Hi, I'm a pretty new member hear and I have Question. I read some post before that said that the guy who's in charge of this site no longer care about it or it's members. SO... I was wondering, is it shaggy (who made the chat) or maybe SueM (the first member)who is this guy/ girl. Is he/she a member? Why doesn't he/she work on the website anymore? Why is he/she never mentioned? Thanks In advance 

P.S, I know that I may jumping to conclusions (being new and all) so if I am, sorry in advance.


----------



## Ryan V (Jun 12, 2011)

Ok guys, sorry. After a little research I found out whos in charge of this site. Yung Lee AKA Yungster.
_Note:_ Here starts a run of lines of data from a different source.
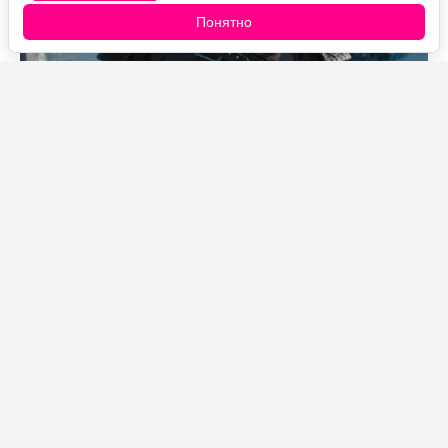
Понятно
Источник фото: Legion-Media
Слухи о том, что Дэйв Батиста может сыграть Кратоса,
появились не на пустом месте — об этом сообщило
издание Variety. По информации журналистов, актёр
ведёт переговоры о главной роли в сериале по игре
God of War для Amazon Prime Video.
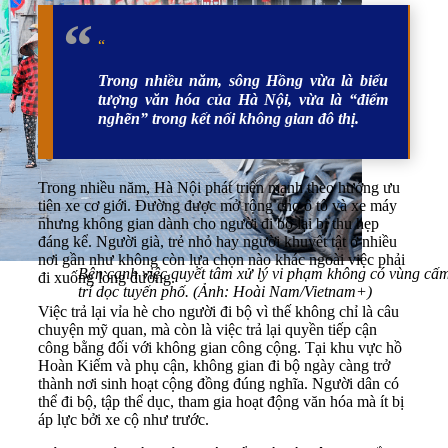
“
Trong nhiều năm, sông Hồng vừa là biểu
tượng văn hóa của Hà Nội, vừa là “điểm
nghẽn” trong kết nối không gian đô thị.
Trong nhiều năm, Hà Nội phát triển mạnh theo hướng ưu
tiên xe cơ giới. Đường được mở rộng cho ô tô và xe máy
nhưng không gian dành cho người đi bộ lại bị thu hẹp
đáng kể. Người già, trẻ nhỏ hay người khuyết tật ở nhiều
nơi gần như không còn lựa chọn nào khác ngoài việc phải
Bên cạnh việc quyết tâm xử lý vi phạm không có vùng cấ
đi xuống lòng đường.
trí dọc tuyến phố. (Ảnh: Hoài Nam/Vietnam+)
Việc trả lại vỉa hè cho người đi bộ vì thế không chỉ là câu
chuyện mỹ quan, mà còn là việc trả lại quyền tiếp cận
công bằng đối với không gian công cộng. Tại khu vực hồ
Hoàn Kiếm và phụ cận, không gian đi bộ ngày càng trở
thành nơi sinh hoạt cộng đồng đúng nghĩa. Người dân có
thể đi bộ, tập thể dục, tham gia hoạt động văn hóa mà ít bị
áp lực bởi xe cộ như trước.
I checked his profile and he was on yesterday so he's obviously active. But i'm still left with the question, why dose he allegedly not care about this sight? Why doesn't he fix the chat room. It dosen't work for every one, it says " There are several users in chat now! Don't Be Shy - click here and come on in! Users in chat:0" even when there r multiple members in there, and there is a section called "sal twat er". Finally, Yung has only made 5 posts! Once again I mean no insult to Yung i'm just curious. Thank u.


----------



## funlad3 (Oct 9, 2010)

Yung is often on, but seldom posts anything or does anything to better the site. The chat is dead, the calendar is dead, the pictures on the right of the screen are dead, yet no attempt is made to fix them or to help the mods fix them.


----------



## TheOldSalt (Jan 28, 2005)

Those things all worked just fine on our old server, but our new server can't handle them. We'd have to get new versions that will work with the new server, but it would also have to work with all the other sites on that server, since this one is now integrated with those. All in all, a pretty tough fix, and not cheap.


----------



## Ryan V (Jun 12, 2011)

So the server was downgraded when this site was purchased? Or is it just a different type of server? Is there any hope that the server that run this and the other sites will be changed?


----------



## TheOldSalt (Jan 28, 2005)

No, no hope. This and the other sites don't make anywhere near that kind of money. We'd need software, hardware, and the extensive $ervice$ of an IT professional to make it all happen. Throw in the fact that most of the social problems we ever had around here started in chat, and it's easy to see why there's no rush to fix it. Just use the semi-official alternate chat, a link to which I keep forgetting to stickypost, but I will when I can find it.


----------



## lohachata (Jan 27, 2006)

or folks could just use the chat at www.aquauniverse.org .............


----------



## funlad3 (Oct 9, 2010)

Except it won't let me register.....


----------



## Ryan V (Jun 12, 2011)

Yeah, when I try to register it says "Wrong value type sent to the database. Array of integers expected. (comment_ids)"


----------



## TheOldSalt (Jan 28, 2005)

*sigh* crap. It's always something...


----------



## lohachata (Jan 27, 2006)

if anyone tries to register at aquauniverse and has a problem ; send me a PM with the username you want to use and your e-mail address and i will see if i can make it work..


----------



## lohachata (Jan 27, 2006)

i made a few changes for registration at aquauniverse...try to register to see if it works...
if not ; let me know...i will get you registered...


----------